- [TASK TO CARRY OUT]: Write out again, unchanged, the line that has "Photographs of a" and each following line through the end of the entries below; leave pictures out.

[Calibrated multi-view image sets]

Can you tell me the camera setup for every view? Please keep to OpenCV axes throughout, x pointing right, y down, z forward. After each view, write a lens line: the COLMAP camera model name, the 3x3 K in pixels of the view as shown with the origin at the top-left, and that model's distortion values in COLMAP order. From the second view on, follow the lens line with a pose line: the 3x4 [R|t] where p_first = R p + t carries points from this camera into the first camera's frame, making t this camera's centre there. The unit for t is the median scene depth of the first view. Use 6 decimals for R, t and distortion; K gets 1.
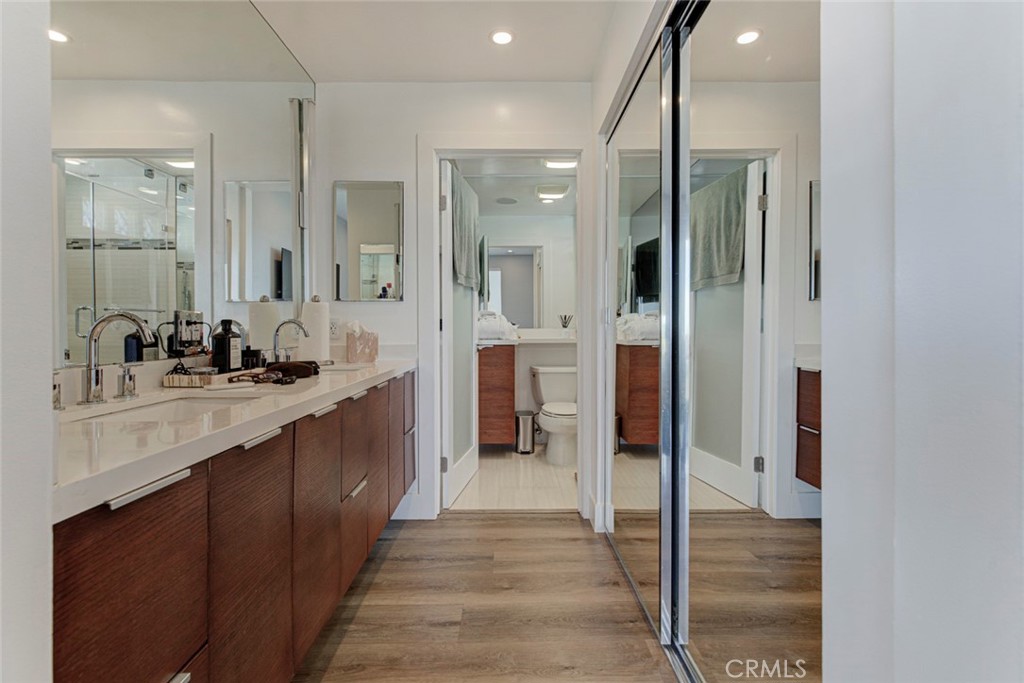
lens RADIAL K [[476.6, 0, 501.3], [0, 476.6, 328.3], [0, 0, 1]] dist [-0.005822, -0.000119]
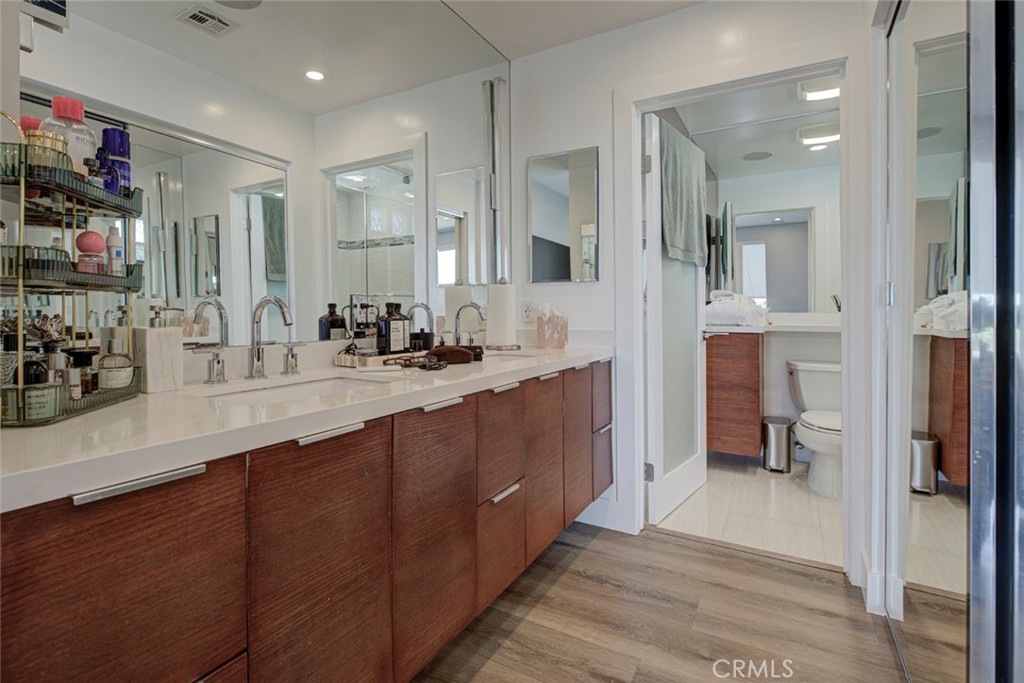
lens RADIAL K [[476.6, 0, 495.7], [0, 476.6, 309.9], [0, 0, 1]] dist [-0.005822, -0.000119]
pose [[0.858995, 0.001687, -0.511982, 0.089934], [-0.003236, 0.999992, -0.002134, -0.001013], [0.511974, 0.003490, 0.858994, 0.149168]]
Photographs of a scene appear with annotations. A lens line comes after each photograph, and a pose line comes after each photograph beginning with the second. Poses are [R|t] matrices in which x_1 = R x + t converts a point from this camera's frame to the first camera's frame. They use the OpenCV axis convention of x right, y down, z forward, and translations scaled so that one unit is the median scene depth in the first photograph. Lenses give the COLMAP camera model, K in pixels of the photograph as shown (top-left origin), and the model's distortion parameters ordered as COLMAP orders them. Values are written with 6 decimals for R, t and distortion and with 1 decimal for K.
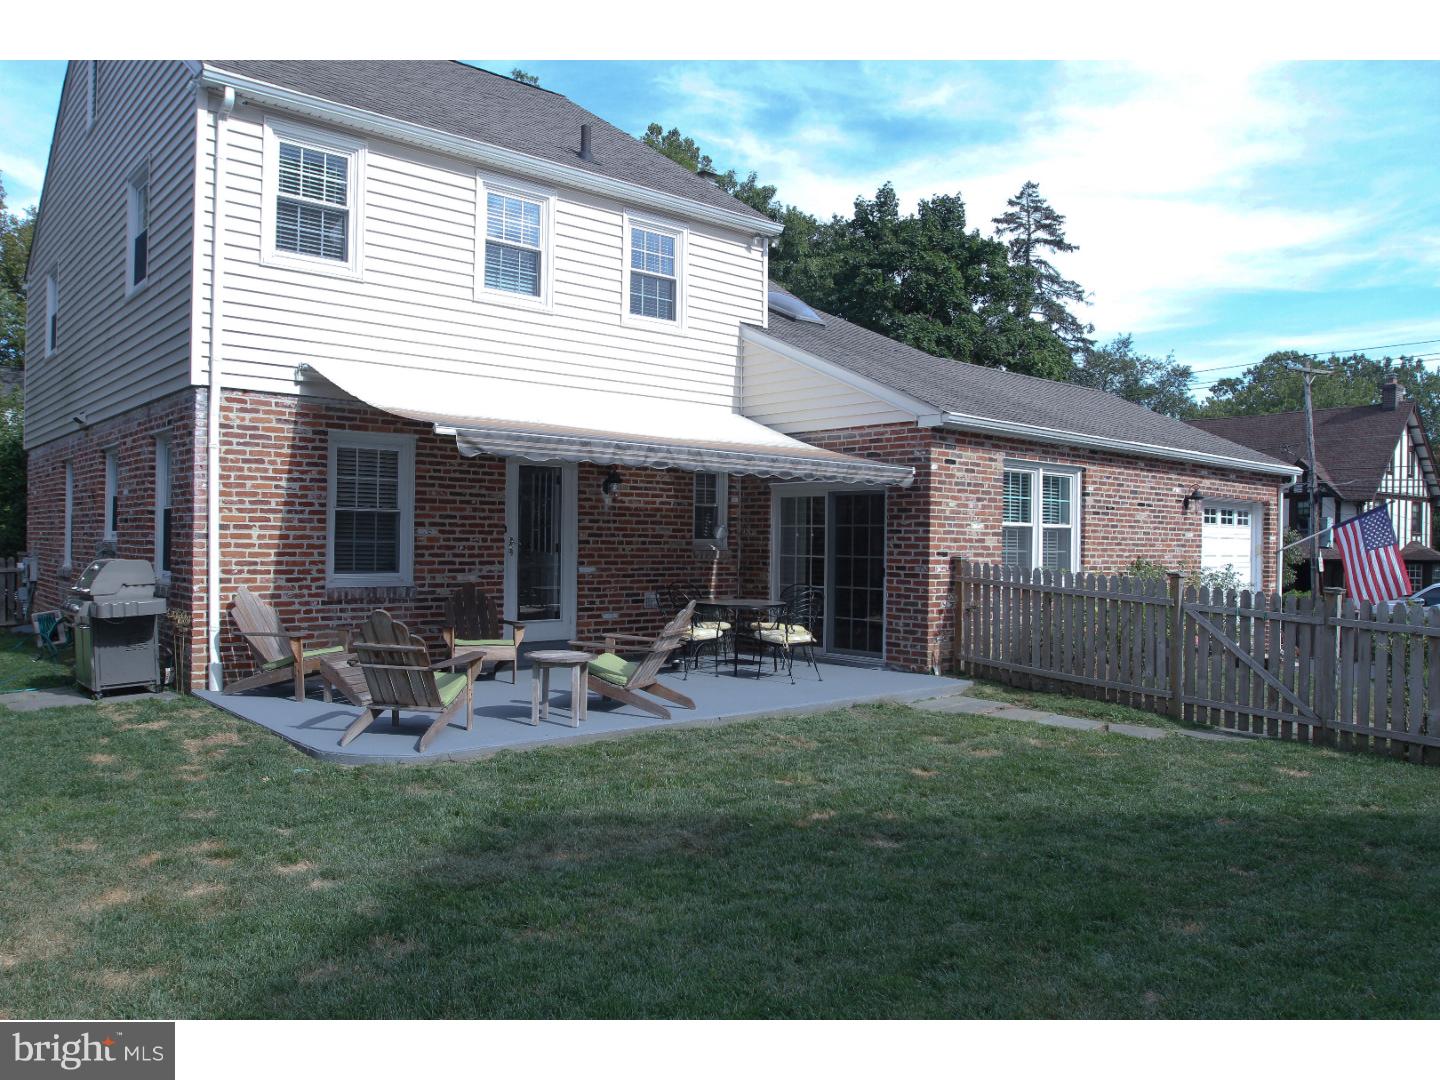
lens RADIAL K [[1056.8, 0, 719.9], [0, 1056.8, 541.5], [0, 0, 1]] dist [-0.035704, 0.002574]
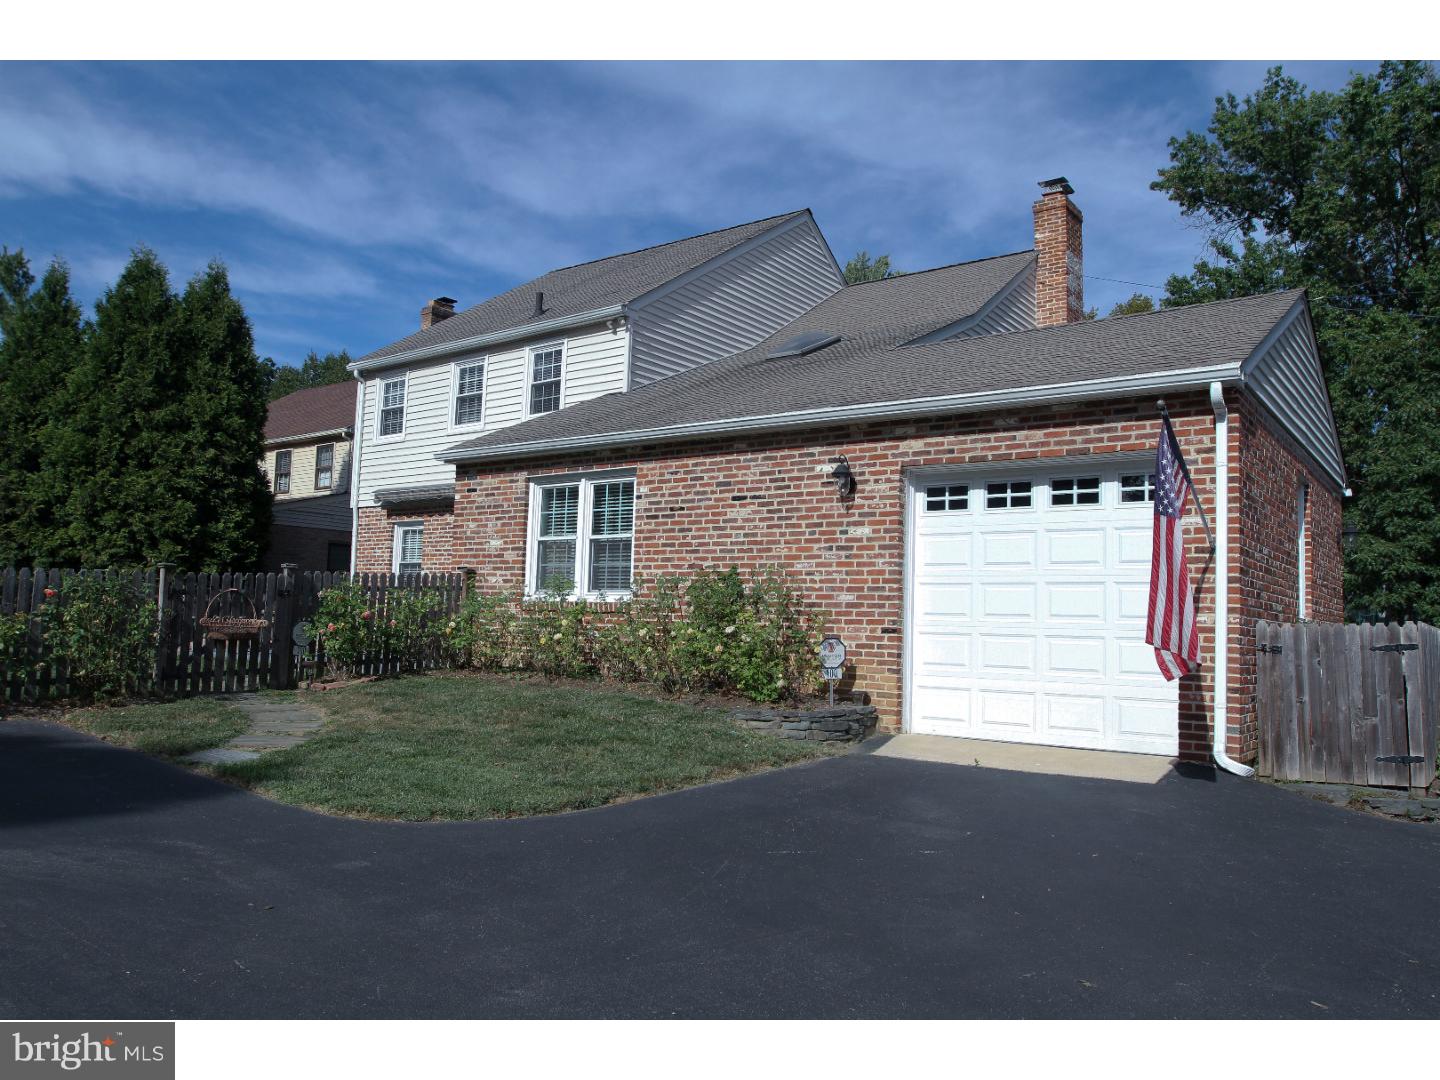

- [RESPONSE BELOW]:
Photographs of a scene appear with annotations. A lens line comes after each photograph, and a pose line comes after each photograph beginning with the second. Poses are [R|t] matrices in which x_1 = R x + t converts a point from this camera's frame to the first camera's frame. They use the OpenCV axis convention of x right, y down, z forward, and translations scaled so that one unit is the median scene depth in the first photograph. Lenses give the COLMAP camera model, K in pixels of the photograph as shown (top-left origin), and the model's distortion parameters ordered as COLMAP orders them. Values are written with 6 decimals for R, t and distortion and with 1 decimal for K.
lens RADIAL K [[1056.8, 0, 719.9], [0, 1056.8, 541.5], [0, 0, 1]] dist [-0.035704, 0.002574]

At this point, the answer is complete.